The BPaL/moxifloxacin arm saw the lowest rate of unfavourable results, with a risk difference of 11.4% between 28% in the experimental arm and 40% in the standard of care arm. In HIV-negative patients, the experimental arm had a 6% unfavourable result while the standard of care arm had a 51% unfavourable outcome. Despite the fact that the percentage of risk difference between HIV-positive and HIV-negative participants was statistically insignificant (p=0.08) due to the small sample size, the study's authors caution that it is difficult to draw a conclusion that the regimen is less effective in HIV-positive individuals.
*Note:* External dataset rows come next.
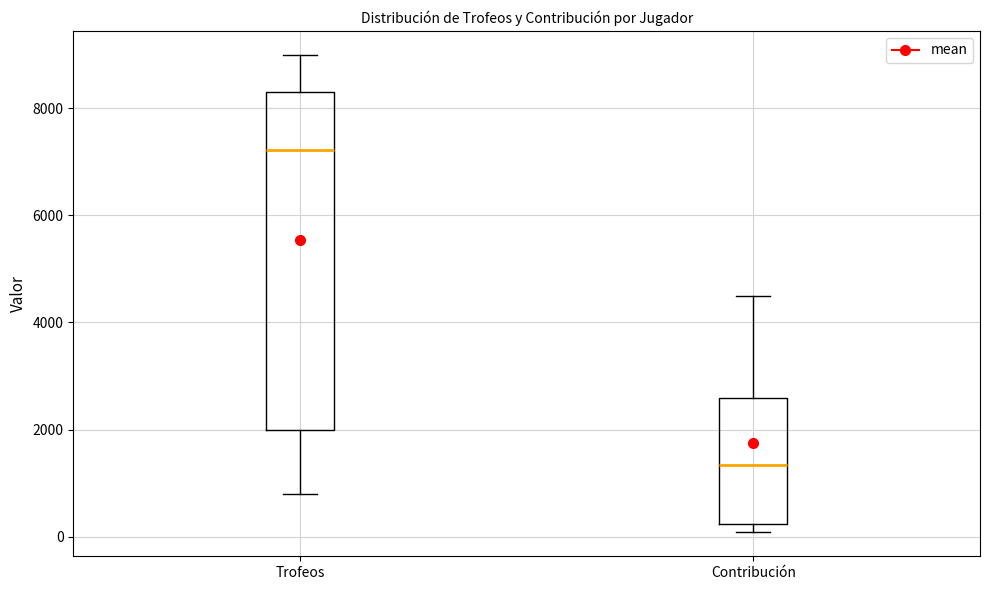

Where does the upper whisker of the box for Trofeos end on the y-axis? The values are not printed on the chart, so give them approximately, as read against the axis.

9000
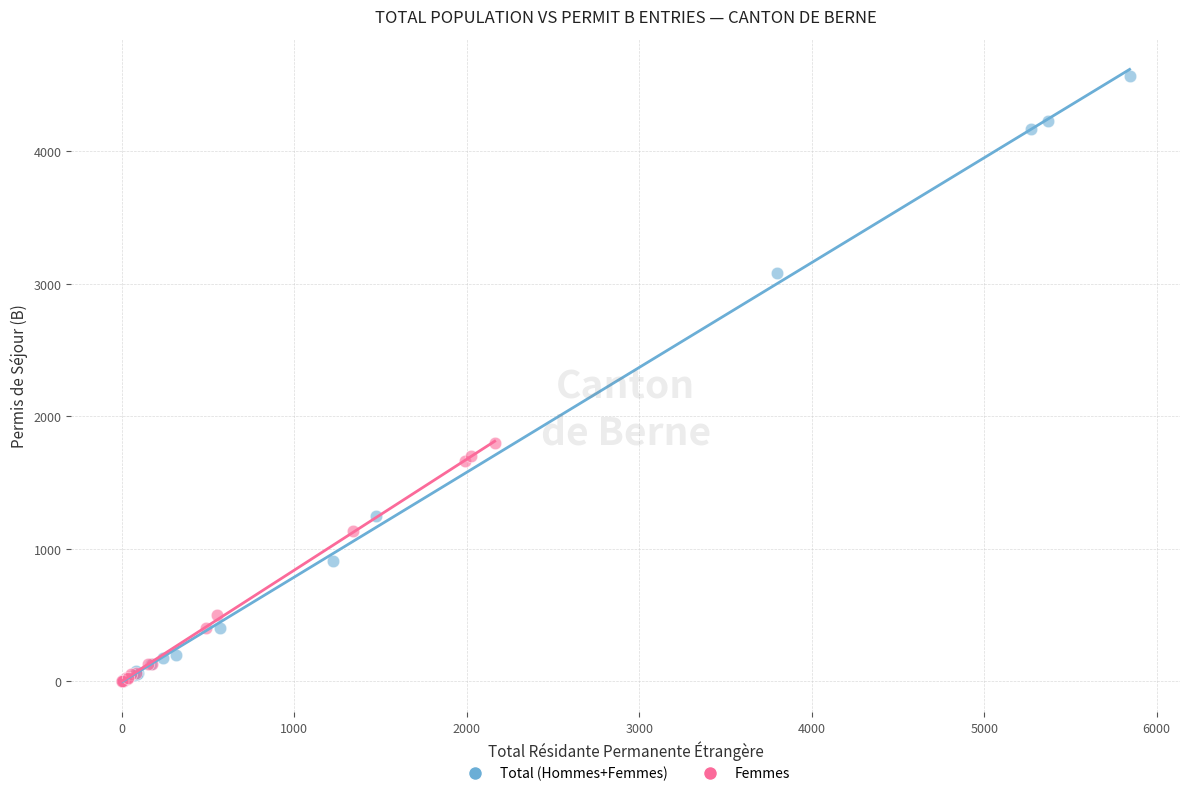

Which series has the largest Y range (max minus min)?

Total (Hommes+Femmes)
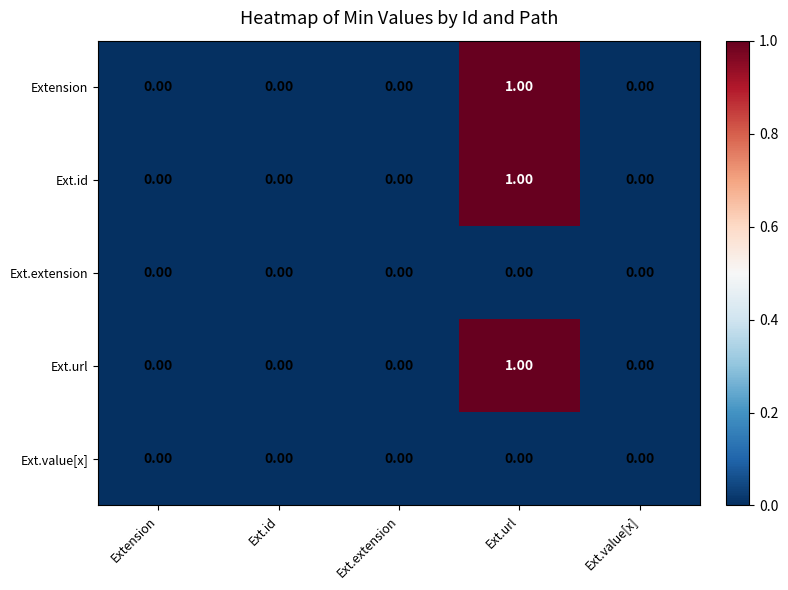

Which label corresponds to the largest value in the chart?

Ext.url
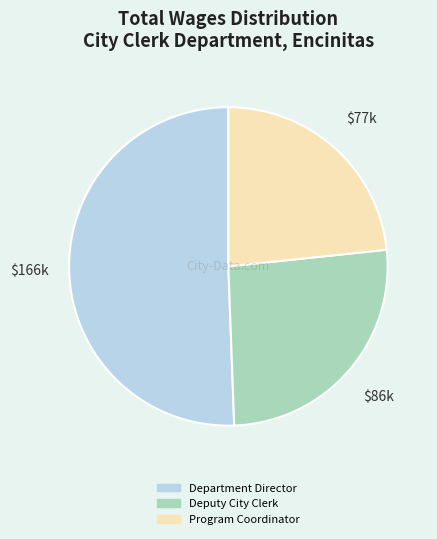

Approximately how many times larger is the value at Program Coordinator compared to Deputy City Clerk?

0.9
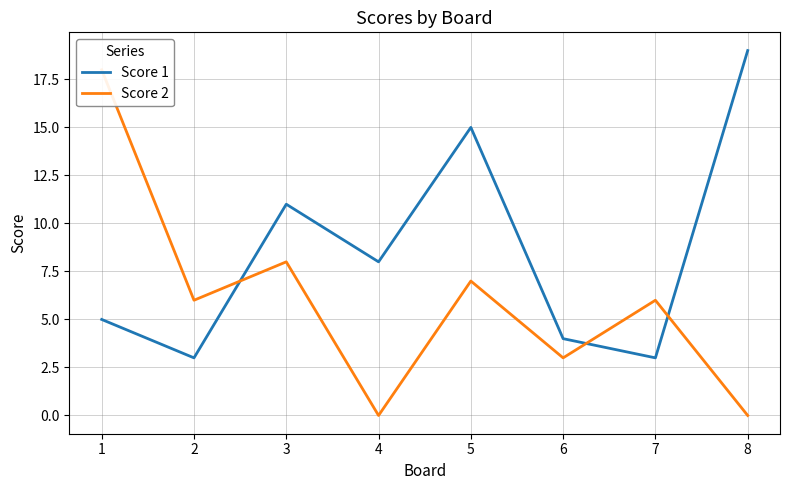

Reading right to left, list all the values displayed in this chart.

Score 1: 19	3	4	15	8	11	3	5
Score 2: 0	6	3	7	0	8	6	18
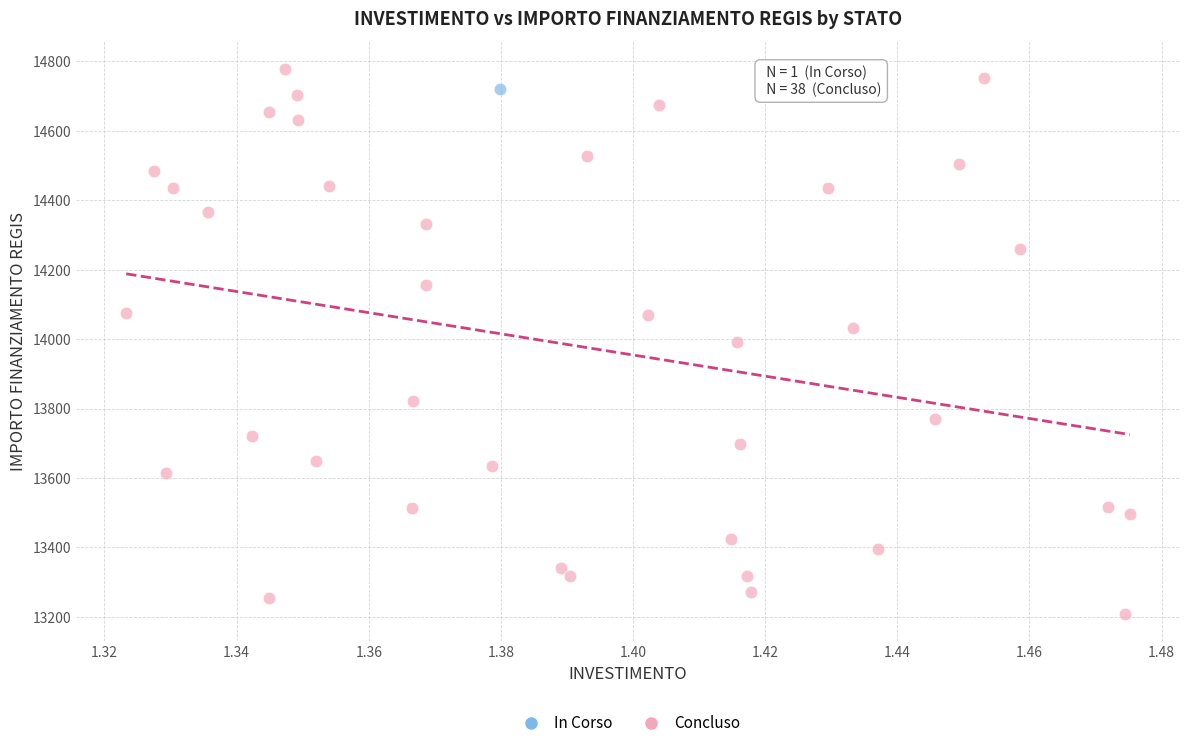

What are all the series names shown in the legend?

In Corso, Concluso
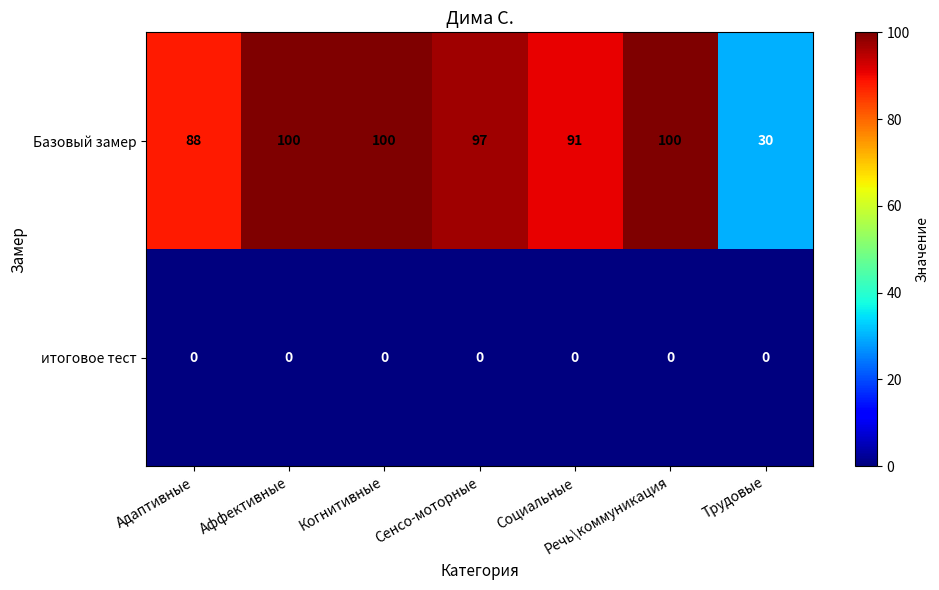

What is the maximum value shown in the chart?

100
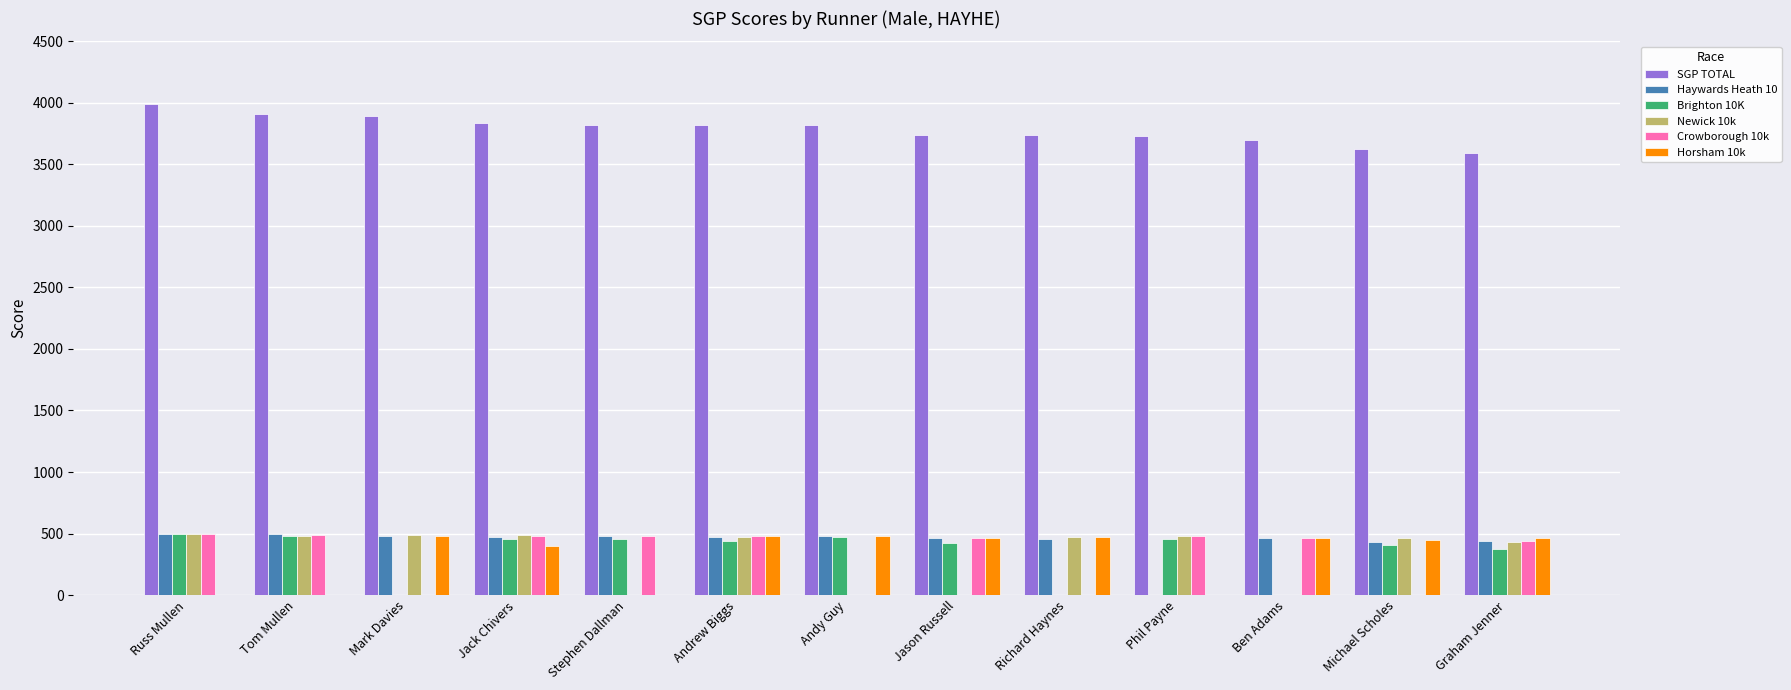

What is the sum of all SGP TOTAL values?

49213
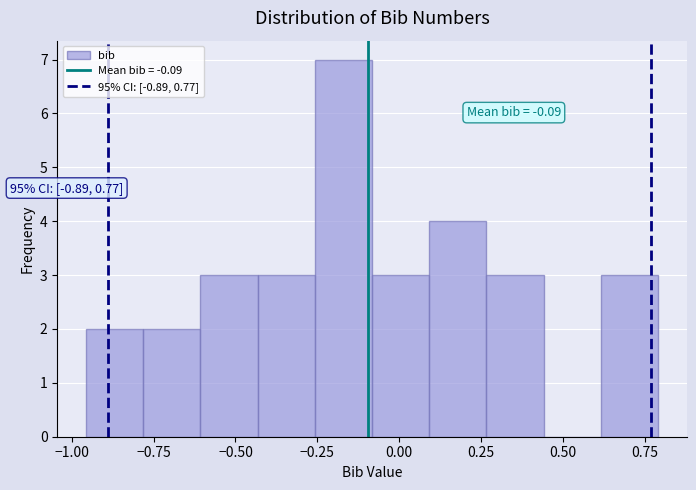

Read against the x-axis, roughly where is the centre of the tallest bar?

-0.15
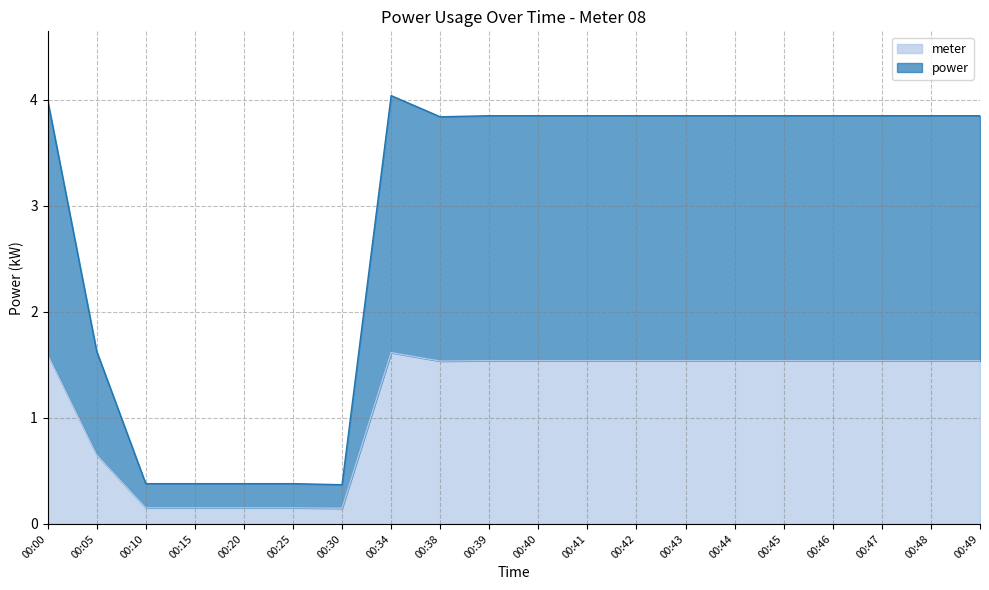

True or false: power has a value of 0.5 at 00:25.

False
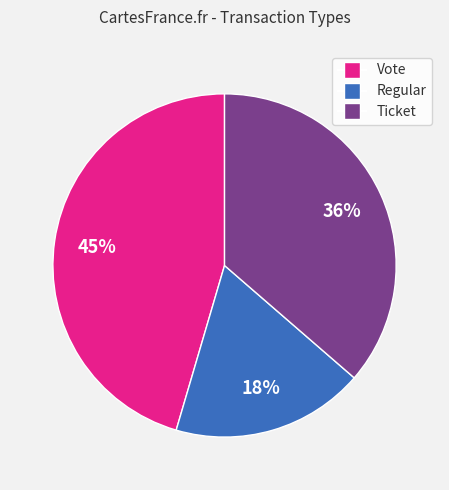

To the nearest percent, what is the difference between the largest and smallest slice percentages?

27%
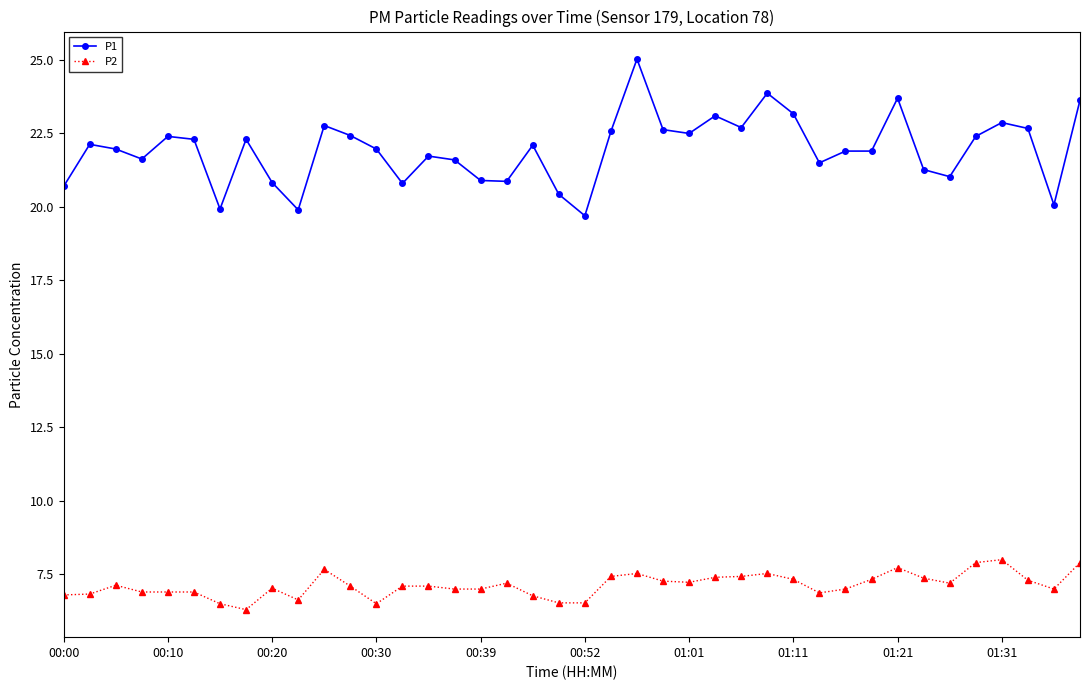

What is the smallest value displayed?

6.3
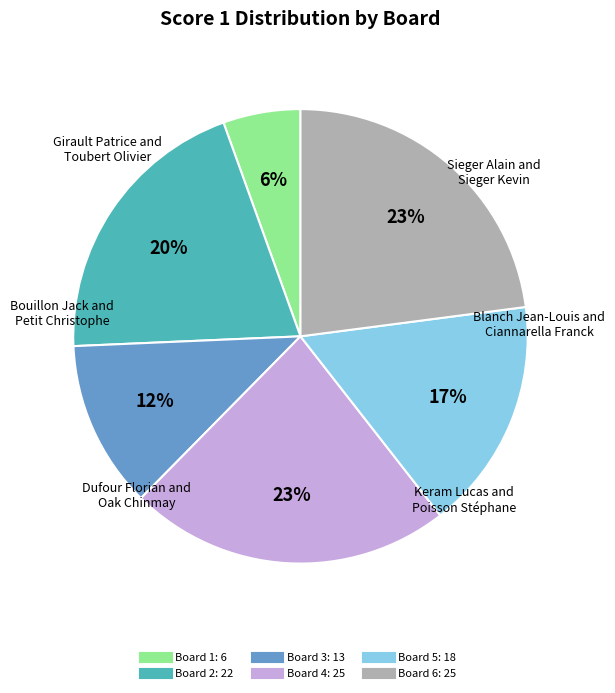

What is the ratio of the value at Board 6 to the value at Board 2?

1.1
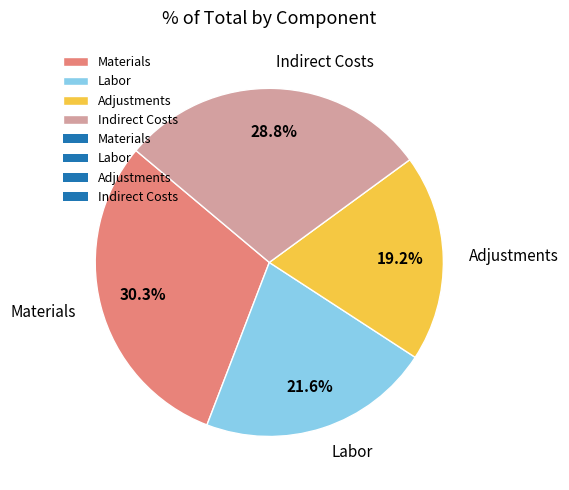

Is Adjustments the majority of the pie?

No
The risk differences between participants who were HIV-positive and those who were HIV-negative in the other investigational study arms were also not statistically significant, although the researchers again warn that the sample size is too small to draw any firm conclusions.

Compared to BPaL or BPaL/moxifloxacin, the experimental regimen incorporating clofazimine was less well tolerated; 29% of HIV-negative individuals and 40% of HIV-positive individuals reported experiencing a major adverse event of grade 3 or higher. Both HIV-negative and HIV-positive patients experienced Grade 3 or higher, or major adverse events, less frequently in the BPaL/moxifloxacin arm, at 20% and 17%, respectively.

In any trial arm, there was no discernible difference in the incidence of adverse events between participants who were HIV-positive and those who were HIV-negative. The three significant adverse events (grade 3 or higher) that were most frequently reported were neutropenia, anaemia, and hepatic dysfunction.

Campaign 1 / 4 / 6 x 24

Infection with TB can now be treated in as little as one or three months, and the majority of forms of drug-sensitive and drug-resistant TB can be treated in four and six months, respectively (hence the campaign's name, "1 / 4 / 6"). However, very few people have access to these more efficient, shorter regimens.

The 1 / 4 / 6 x 24 campaign was introduced by Treatment Action Group, Partners in Health, and Doctors Without Borders during AIDS 2022. The campaign is requesting:

·      Swift revisions to national and international standards to suggest shorter regimens

·      Creation of shorter treatment regimens in fixed-dose combinations to aid implementation and adherence

·      Creation of novel diagnostics to aid in the detection of TB and MDR-TB

·      Using patent pooling, technology transfer, and licencing, new products and diagnostics can be quickly registered for use in short-course treatments, and access to novel medications and diagnostics is improved.

·      Investment in TB programmes and diagnostics grew as a result of quick research to fill knowledge gaps in the usage and implementation of shorter-course regimens.